Jim Geraghty of the National Review writes an email column, the Morning Jolt, that I’ve been getting for years. Today, he wrote the best takedown ever of why the U.S. isn’t going into Syria. I do believe we’re going to have to grant Mr. Geraghty a Master of Juvenile Scorn™.
The invasion of Iraq was treated as the greatest crime against humanity in the history of the world, denounced far more frequently and loudly than any act by Saddam Hussein, Bashar Assad, the Iranian regime, or North Korea.
Giant protests in lots of American cities. Giant protests in every foreign capital. The 2004 Guinness Book of Records described the anti-war movement around the globe as the largest mass protest movement in history — eclipsing any popular opposition to any act of the Soviet Union or any other totalitarian regime around the globe, ever. Among the elites in Paris, Berlin, and most corners of London, the Iraq War was the single-most important issue, and denouncing the evil of George W. Bush was the most important goal, not building a stable and peaceful Iraq. You recall Kofi Annan denouncing it, and the United Nations delegates scoffing when Hugo Chavez called our president the devil.

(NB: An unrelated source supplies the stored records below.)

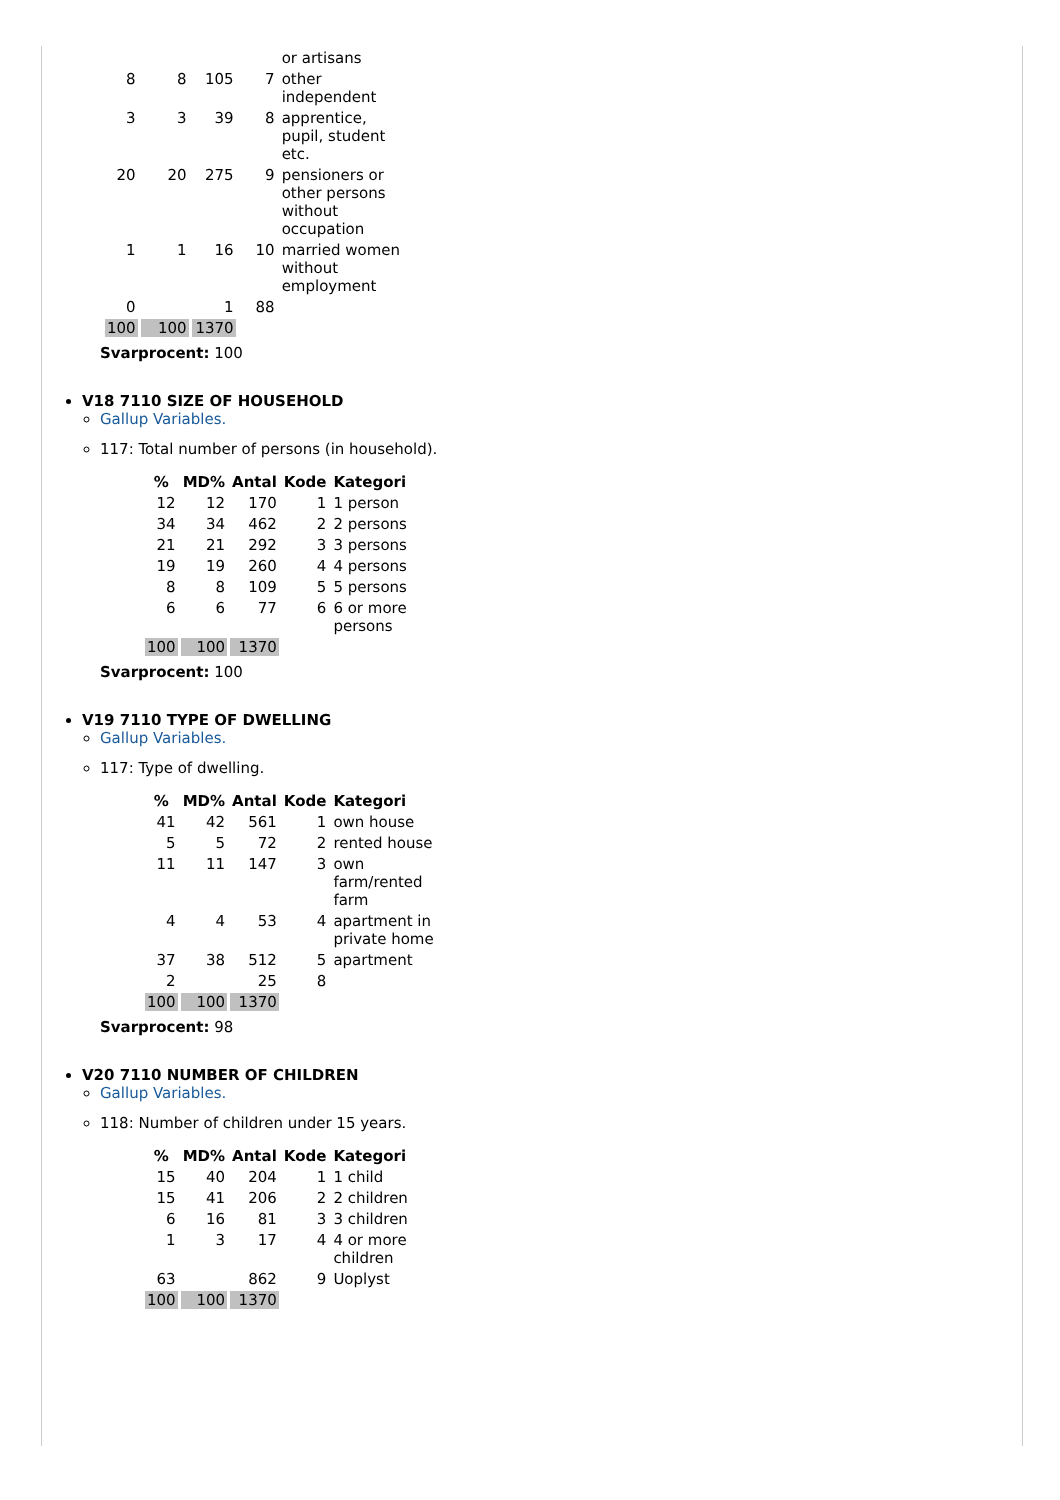| | | | | or artisans |
| 8 | 8 | 105 | 7 | other independent |
| 3 | 3 | 39 | 8 | apprentice, pupil, student etc. |
| 20 | 20 | 275 | 9 | pensioners or other persons without occupation |
| 1 | 1 | 16 | 10 | married women without employment |
| 0 | | 1 | 88 | |
| 100 | 100 | 1370 | | |
Svarprocent: 100
V18 7110 SIZE OF HOUSEHOLD
Gallup Variables.
117: Total number of persons (in household).
| % | MD% | Antal | Kode | Kategori |
| --- | --- | --- | --- | --- |
| 12 | 12 | 170 | 1 | 1 person |
| 34 | 34 | 462 | 2 | 2 persons |
| 21 | 21 | 292 | 3 | 3 persons |
| 19 | 19 | 260 | 4 | 4 persons |
| 8 | 8 | 109 | 5 | 5 persons |
| 6 | 6 | 77 | 6 | 6 or more persons |
| 100 | 100 | 1370 | | |
Svarprocent: 100
V19 7110 TYPE OF DWELLING
Gallup Variables.
117: Type of dwelling.
| % | MD% | Antal | Kode | Kategori |
| --- | --- | --- | --- | --- |
| 41 | 42 | 561 | 1 | own house |
| 5 | 5 | 72 | 2 | rented house |
| 11 | 11 | 147 | 3 | own farm/rented farm |
| 4 | 4 | 53 | 4 | apartment in private home |
| 37 | 38 | 512 | 5 | apartment |
| 2 | | 25 | 8 | |
| 100 | 100 | 1370 | | |
Svarprocent: 98
V20 7110 NUMBER OF CHILDREN
Gallup Variables.
118: Number of children under 15 years.
| % | MD% | Antal | Kode | Kategori |
| --- | --- | --- | --- | --- |
| 15 | 40 | 204 | 1 | 1 child |
| 15 | 41 | 206 | 2 | 2 children |
| 6 | 16 | 81 | 3 | 3 children |
| 1 | 3 | 17 | 4 | 4 or more children |
| 63 | | 862 | 9 | Uoplyst |
| 100 | 100 | 1370 | | |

You recall the cries of “Bushitler,” the ubiquitous Code Pink interrupting every event in Washington, as if some ninny shouting during a press conference ever spurred sudden reversals in U.S. national security policy. You recall Hollywood’s relentless cavalcade of movies demonizing the war and those fighting it: In the Valley of Elah, Stop Loss, Green Zone, Redacted, Grace is Gone, Fahrenheit 9/11.
Hey, my Turkish friends so upset by a bloody civil war across the border and a flood of refugees, remember Valley of the Wolves: Iraq? Remember when that film suggested that Jewish U.S. army doctors in Iraq were harvesting organs from Iraqi civilians to be sold in Israel, and that U.S. soldiers use Iraqi children as human shields? Yeah, remember that? Well, go solve your #*%&^ border problems yourself.
The Davos set is horrified to learn that after spending the better part of a decade screaming at the top of their lungs that an American intervention to topple a bloodthirsty Arab dictator is the absolute worst thing imaginable, suddenly Americans are no longer interested in toppling bloodthirsty Arab dictators.
(Slap, slap) Wake up, anti-war movement! You’ve got what you wanted! The United States is out of the armed intervention business, besides the occasional “leading from behind” in Libya, or the occasional covert mission in Pakistan.